“As he was passing by, he saw a man blind from birth… ‘Go,’ he told him, ‘and wash in the pool of Siloam’ (which means ‘sent’). So he left, washed, and came back seeing.”
-John 9:1, 7 HCSB
I wear contacts (or glasses when my contacts refuse to cooperate), but I’m not blind. At least not physically. I do sometimes feel blind, though. I would venture a guess that one of the most common wishes people have is to know what’s coming. In Christianity, that means what “now” is leading up to. What’ve you got up your sleeve, God? What’s on the horizon? Why is this happening? It can be from an optimistic perspective, or it can be from the depths of depression, but one thing is certain: we always want to know what’s next; how to get from “here” to “there.”
You might not even need glasses or contacts at all, but I’m certain that you’ve felt blind at times too.

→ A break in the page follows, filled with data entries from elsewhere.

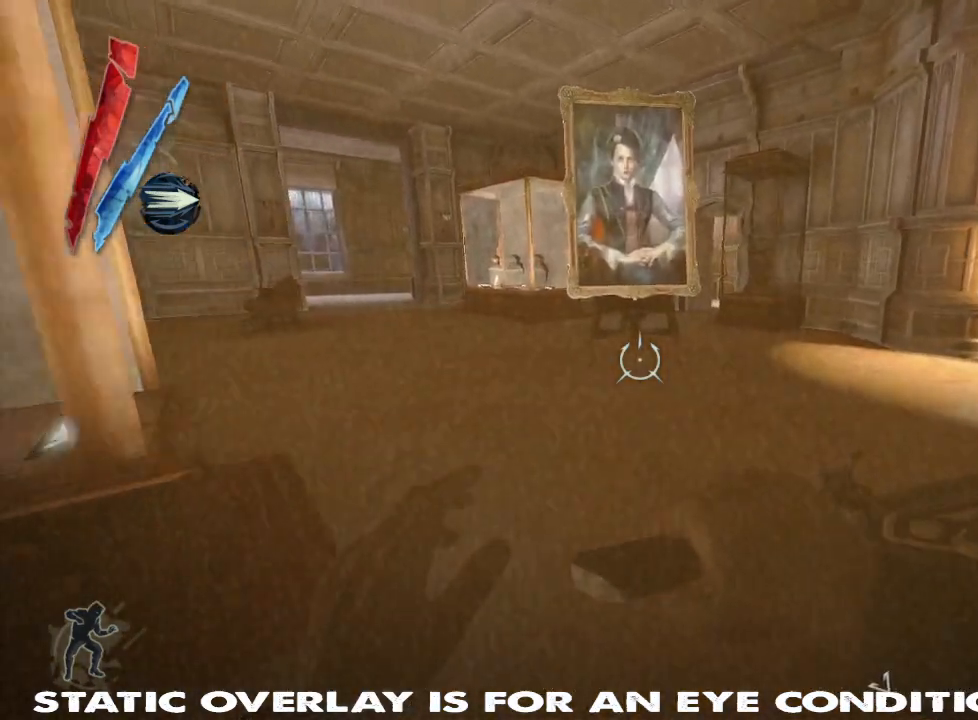
{"keys": ["w"], "mouse": [], "events": []}
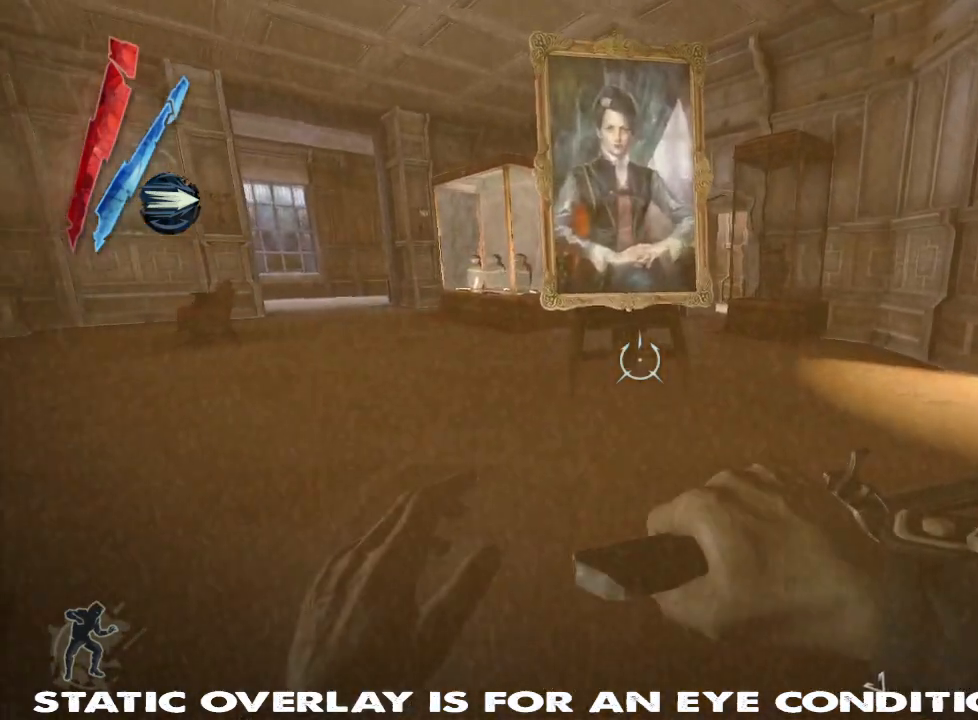
{"keys": ["w"], "mouse": [], "events": []}
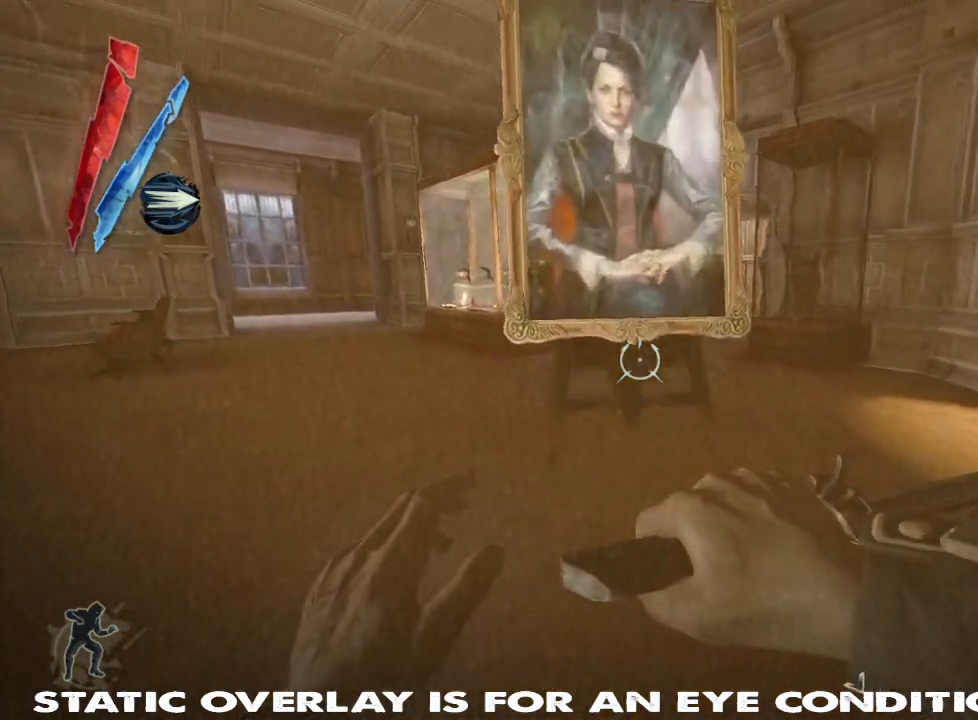
{"keys": ["a", "w"], "mouse": [], "events": [[50, "a", "down"], [384, "f", "down"], [484, "f", "up"]]}
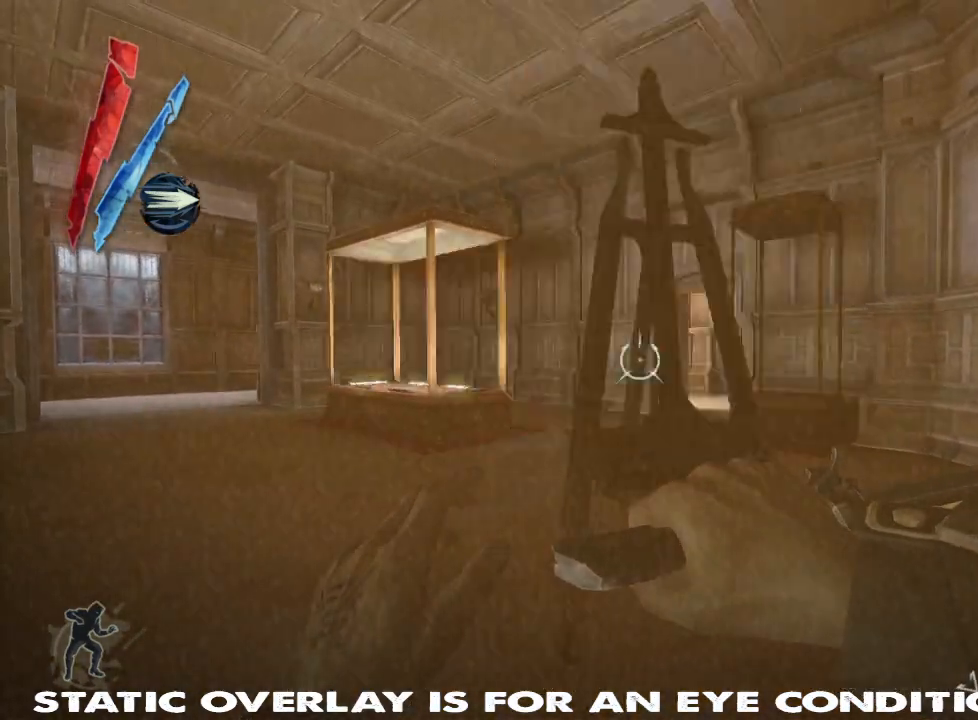
{"keys": ["a", "w"], "mouse": [], "events": []}
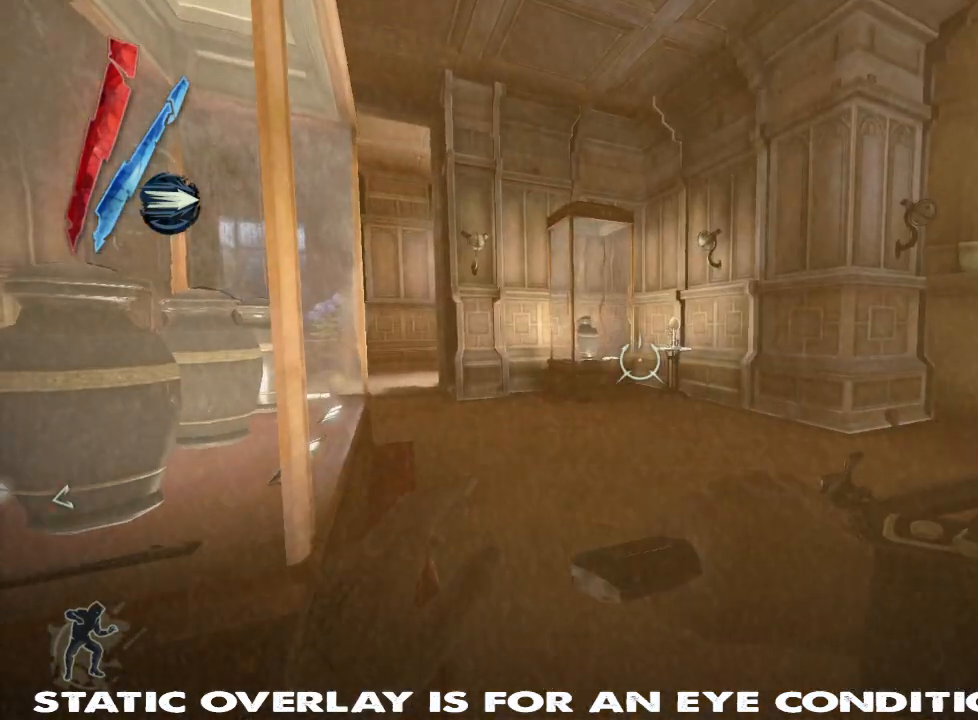
{"keys": ["w"], "mouse": [], "events": [[50, "a", "up"]]}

When I read verses like Psalm 119:105—”Your word is a lamp to my feet, and a light to my path”—or Jeremiah 29:11—”I know the plans I have for you”—I am prone to frustration! If God KNOWS, then why doesn’t he SHARE? Why do I so often feel that I can’t see a thing in front of me?

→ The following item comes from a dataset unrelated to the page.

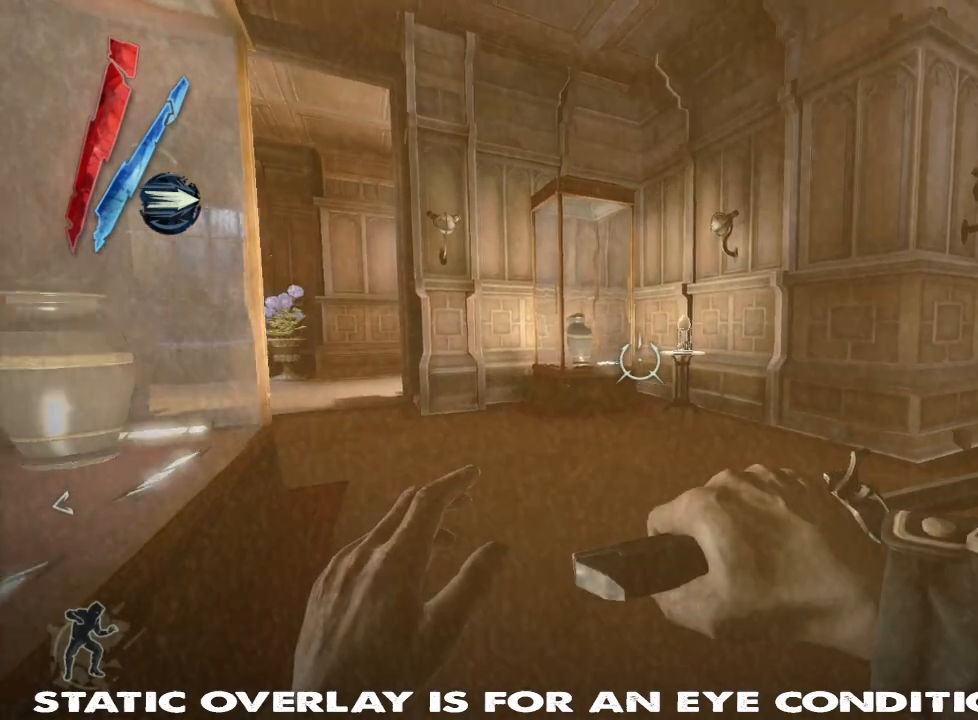
{"keys": ["w"], "mouse": [], "events": []}
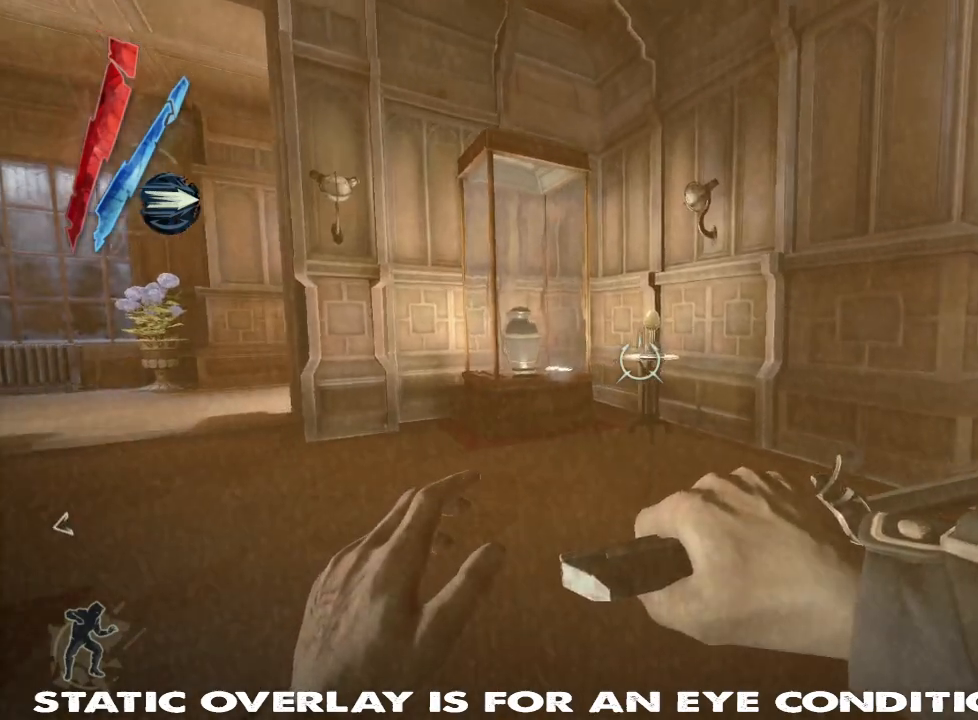
{"keys": ["w"], "mouse": [], "events": []}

I am finding out more and more that he does share. Frequently. The problem isn’t with him (it never is), it’s with me and my lousy perspective. While he may not tell me the future, God is always more than willing to explain the purpose of the present through the Holy Spirit and his Word, and it’s in this passage from John 9 that helped me to start tuning in to the right spiritual frequencies. This guy has been blind from birth, and Jesus puts some mud on his eyes and tells him to wash in the pool of Siloam, which is the Hebrew word for “sent.” As I read this a couple of weeks ago, I realized something: that’s how spiritual blindness is healed, too. Healing of spiritual blindness is found in washing ourselves with being sent. We begin to “see” as we cleanse ourselves with the mission Jesus saved us for.
All of a sudden, every problem made sense. The people that were the most bothersome to me became my greatest opportunities to grow in love. The people that weren’t living by God’s grace and guidance became my highest-priority mission field. Think about it; let the Holy Spirit wash your eyes in your “sent-ness.” There’s a purpose that Jesus saved us to; everything comes into focus when we look through the lens of our divine destiny. We function most effectively and operate most clearly when we look to God’s desire for our lives. And without God’s purpose at the front of our minds, we are blind to all the opportunity he lays before us.
The best part of this story? He came back seeing. That’s what I want! I want to come back from being washed with restored vision. I just have to take my “mission shower,” and start living with the revelation that I am an ambassador; a representative. I am sent. And that brings both the purpose of the present and the function of the future into perfect focus.